Choosing a therapist can be difficult and daunting. Therapy is a place to talk about some of your most vulnerable parts and experiences, and you want to know you can trust the person you do that with. I have had the privilege of working with people with all kinds of histories and current problems. Some of them have been generous enough to allow me to share their impressions of our work together, in order to give you an idea of how I work.
Testimonials are anonymous and photos are not of actual clients.
“I feel like I have more control now over myself and my emotions rather than the other way around but also more able to sit with uncomfortable feelings. I’ve learned that I can take time and space – physical or mental – for myself. It doesn’t make me a bad person/parent. That I need to communicate my needs to others and reinforce boundaries as much for myself as for other people. Despite the reasons I was there, it was a very enjoyable experience overall and I gained a lot from it.”
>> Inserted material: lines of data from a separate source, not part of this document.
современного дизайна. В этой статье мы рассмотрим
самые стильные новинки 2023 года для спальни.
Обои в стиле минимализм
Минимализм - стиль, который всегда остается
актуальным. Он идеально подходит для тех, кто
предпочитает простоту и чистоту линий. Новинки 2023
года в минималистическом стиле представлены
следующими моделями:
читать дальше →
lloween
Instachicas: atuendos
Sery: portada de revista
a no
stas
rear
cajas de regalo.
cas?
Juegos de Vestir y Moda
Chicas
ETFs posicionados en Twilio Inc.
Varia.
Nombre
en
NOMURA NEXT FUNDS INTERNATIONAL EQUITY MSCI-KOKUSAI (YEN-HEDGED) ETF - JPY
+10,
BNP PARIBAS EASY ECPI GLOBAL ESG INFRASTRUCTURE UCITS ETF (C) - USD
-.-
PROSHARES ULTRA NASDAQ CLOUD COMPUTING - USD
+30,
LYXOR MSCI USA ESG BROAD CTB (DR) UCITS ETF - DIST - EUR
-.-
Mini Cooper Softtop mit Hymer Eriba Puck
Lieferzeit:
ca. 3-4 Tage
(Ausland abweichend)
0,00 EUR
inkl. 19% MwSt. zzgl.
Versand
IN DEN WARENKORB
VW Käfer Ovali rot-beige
Person coming for support for herself
“Therapy helped me understand the root of a lot of negative behaviours and how to fix them. Focused on the root of problems not on techniques to help them which satisfied my curiosity and worked much better than previous therapy.”
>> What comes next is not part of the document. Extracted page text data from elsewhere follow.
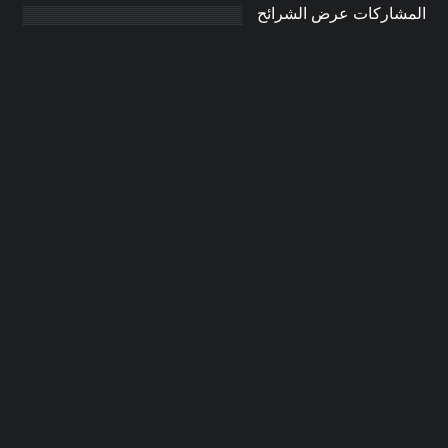
المشاركات عرض الشرائح
تفصيل وتركيب مطابخ في عجمان
|0506691641| صيانة المطابخ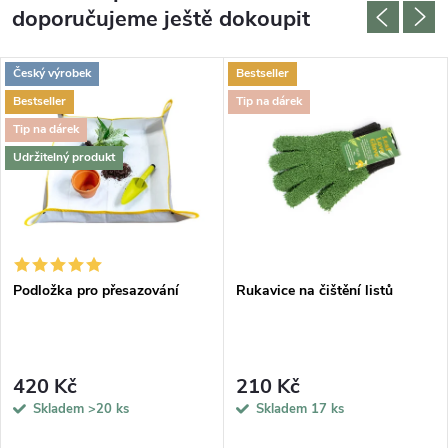
doporučujeme ještě dokoupit
Český výrobek
Bestseller
Bestseller
Tip na dárek
Tip na dárek
Udržitelný produkt
Podložka pro přesazování
Rukavice na čištění listů
420 Kč
210 Kč
Skladem
>20 ks
Skladem
17 ks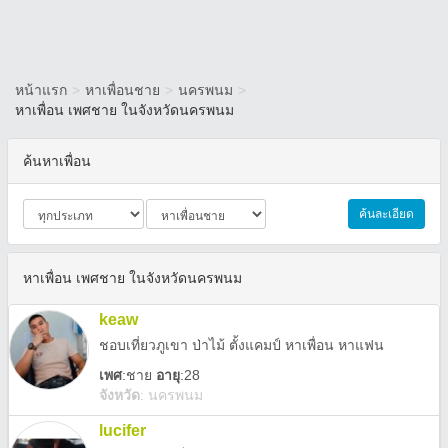
หน้าแรก
>
หาเพื่อนชาย
>
นครพนม
>
หาเพื่อน เพศชาย ในจังหวัดนครพนม
ค้นหาเพื่อน
ค้นละเอียด
หาเพื่อน เพศชาย ในจังหวัดนครพนม
keaw
ชอบเที่ยวภูเขา ป่าไม้ ตั้งแคมป์ หาเพื่อน หาแฟน
เพศ
:
ชาย
อายุ
:28
จังหวัด
:
นครพนม
lucifer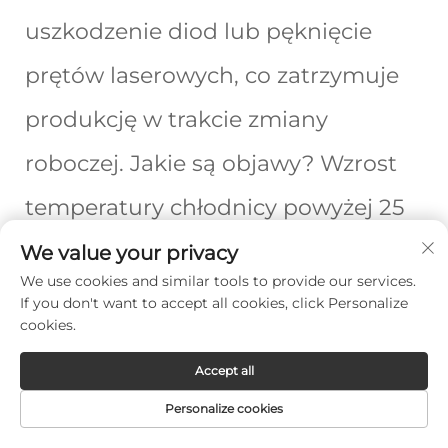
uszkodzenie diod lub pęknięcie
prętów laserowych, co zatrzymuje
produkcję w trakcie zmiany
roboczej. Jakie są objawy? Wzrost
temperatury chłodnicy powyżej 25
°C, który aktywuje automatyczne
We value your privacy
We use cookies and similar tools to provide our services.
wyłączenie urządzenia.
If you don't want to accept all cookies, click Personalize
cookies.
Zatykanie się pomp lub awarie
Accept all
wentylatorów są najczęstszymi
Personalize cookies
przyczynami problemów, które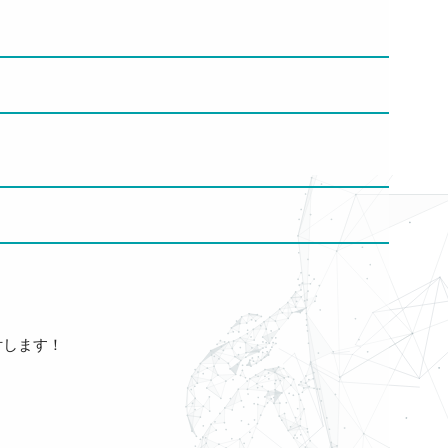
付します！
Person coming for support for herself
“We’ve learned new techniques, a lot about ourselves and the impact the behaviour or the parents affects the child. We learnt a lot about how life looks through the eyes of our children. Maxine is highly professional, empathetic and challenging in her approach. She took things at a very manageable pace and helped us work through a range of issues. She has an astonishing memory for the events and details that we spoke about which made us feel very listened to. She asked uncomfortable and difficult questions in a supportive way.”
Parents looking for support for their child
"I’ve gained some new methods and skills to help with parenting. I liked a clear non-critical, warm approach. Maxine having a sense of humour and being relatable helped me feel comfortable.”
Parent coming for support for her child
“I have learned much more about parenting children who have emotional needs, which need to be approached differently in order to help them. I have learned I am way too hard on myself! The fact that I was asked questions about myself, my thinking and approaches in life, through the observations made in the sessions, which I was not expecting and were thought provoking. The epiphany moment where it became clear that the therapy needed to be for me as a parent and not my daughter with anxiety, based on the fact my daughter has me for seven days a week as opposed to one session with a therapist.”
Parent coming for support for her child
“Supervision was helpful for my clinical practice. Main area of development for me was how to apply Compassion Focused Therapy approaches to working with young people and their families. I appreciated emphasis on helping young people understand their internal world, communicate their feelings and be more accepting of themselves.”